Arayes are a popular Lebanese street food and they will be your new weeknight favourite. You start by stuffing a pita with spiced ground beef. The pita is then grilled until crispy as the meat tenderly cooks inside. The result is a sandwich that’s crispy on the outside and incredibly juicy in the middle. You can use beef or lamb, depending on your preference. We like to use fluffier, small pitas but any size will do. Serve arayes alongside a simple tahini drizzle to compliment all of the flavours.
Preheat oven to 425°F and line a baking sheet with parchment paper.
Chop the onion and parsley roughly and place in the food processor. Pulse until very finely chopped.
Place the ground beef in a large bowl, add the pine nuts, cinnamon, cumin, salt, pepper and chopped parsley and onion. Mix until well combined.
Slice the pitas in half.
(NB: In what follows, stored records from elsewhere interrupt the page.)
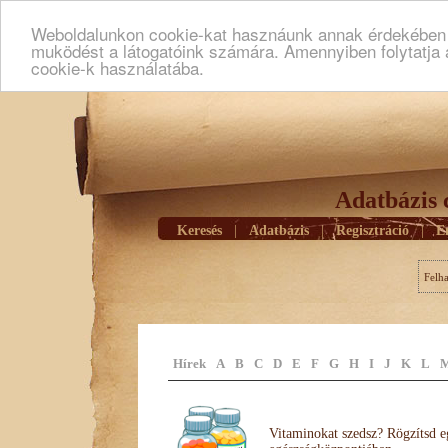
Weboldalunkon cookie-kat hasznáunk annak érdekében h
muködést a látogatóink számára. Amennyiben folytatja 
cookie-k használatába.
Adatbázis 
Keresés
|
Adatbázis
|
Regisztráció
|
E
Felh
Hírek
A
B
C
D
E
F
G
H
I
J
K
L
Vitaminokat szedsz? Rögzítsd e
Scoop about a heaping ¼ cup of the beef mixture into the open pita.
Repeat until all of the meat is inside the pitas.
Heat a grill pan over medium-high and drizzle with extra virgin olive oil. Once hot, place the pitas, meat side down, onto the grill pan and cook for 5 minutes. Flip to the side, continue to cook the pita for 5 minutes, then flip again so the other side of the pita cooks for an additional 5 minutes until it’s crispy and golden. Work in batches, if you need to.
Place the pitas on the prepared baking sheet and put them in the 425°F oven to cook for 7-10 minutes to ensure the beef is fully cooked.
As the arayes are cooking, make the tahini sauce by whisking all ingredients together in a bowl.
Remove the arayes from the oven and enjoy with the tahini sauce.